(Itemized modification records)
________________________________________
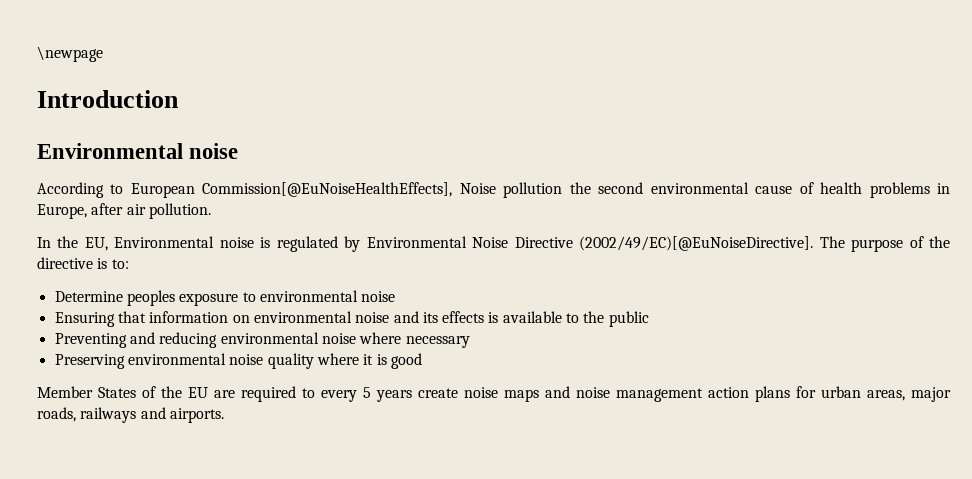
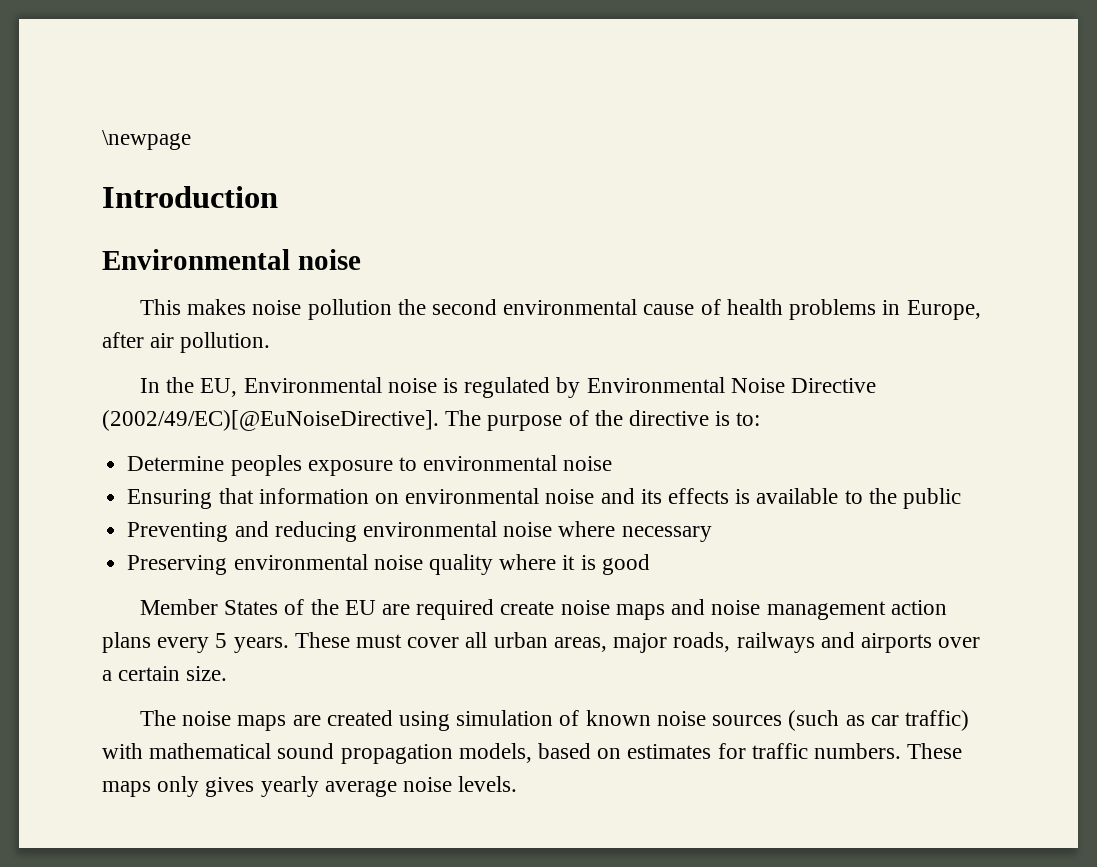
[37,182,496,198] According to European Commission[@EuNoiseHealthEffects], Noise -> [140,299,302,315] This makes noise
[302,387,412,402] to every 5 years -> (495, 609) none
[796,386,816,398] for -> [157,632,488,653] every 5 years. These must cover all
[169,408,224,423] airports. -> [860,633,981,653] [102,666,228,681] [140,710,969,731] [102,743,963,764] [102,776,518,797] airports over a certain size. // The noise maps are created using simulation of known noise sources (such as car traffic) with mathematical sound propagation models, based on estimates for traffic numbers. These maps only gives yearly average noise levels.

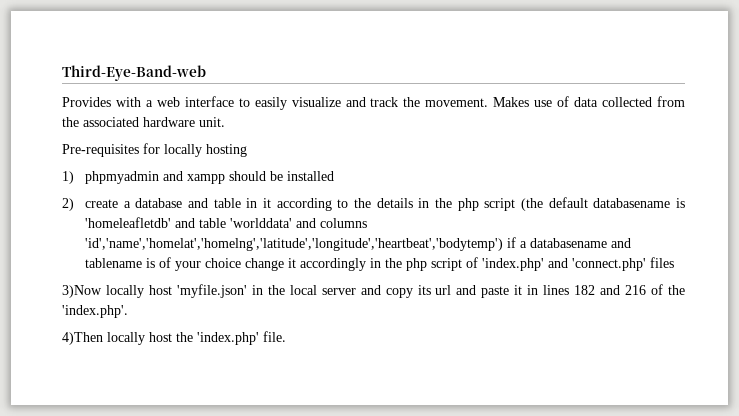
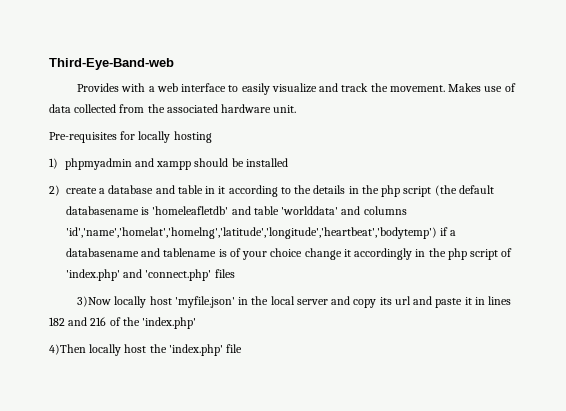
[62,305,128,318] 'index.php'. -> [142,317,197,329] 'index.php'
[263,331,286,342] file. -> [226,344,243,353] file

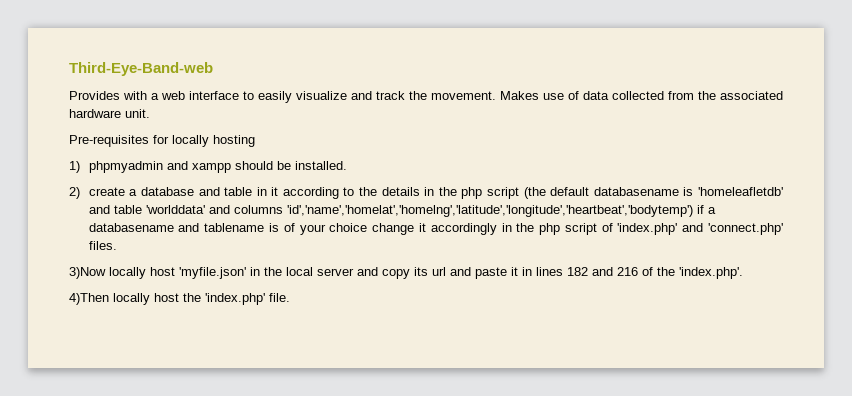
[245,158,288,167] installed -> [294,161,347,170] installed.
[214,269,235,278] files -> [88,241,117,250] files.
[142,317,197,329] 'index.php' -> [679,267,743,279] 'index.php'.
[226,344,243,353] file -> [269,293,290,302] file.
________________________________________
**Your assignment**
With the pictures dropped, write out all of the entries word for word.

**Solution**
[37,182,496,198] According to European Commission[@EuNoiseHealthEffects], Noise -> [140,299,302,315] This makes noise
[302,387,412,402] to every 5 years -> (495, 609) none
[796,386,816,398] for -> [157,632,488,653] every 5 years. These must cover all
[169,408,224,423] airports. -> [860,633,981,653] [102,666,228,681] [140,710,969,731] [102,743,963,764] [102,776,518,797] airports over a certain size. // The noise maps are created using simulation of known noise sources (such as car traffic) with mathematical sound propagation models, based on estimates for traffic numbers. These maps only gives yearly average noise levels.

[62,305,128,318] 'index.php'. -> [142,317,197,329] 'index.php'
[263,331,286,342] file. -> [226,344,243,353] file

[245,158,288,167] installed -> [294,161,347,170] installed.
[214,269,235,278] files -> [88,241,117,250] files.
[142,317,197,329] 'index.php' -> [679,267,743,279] 'index.php'.
[226,344,243,353] file -> [269,293,290,302] file.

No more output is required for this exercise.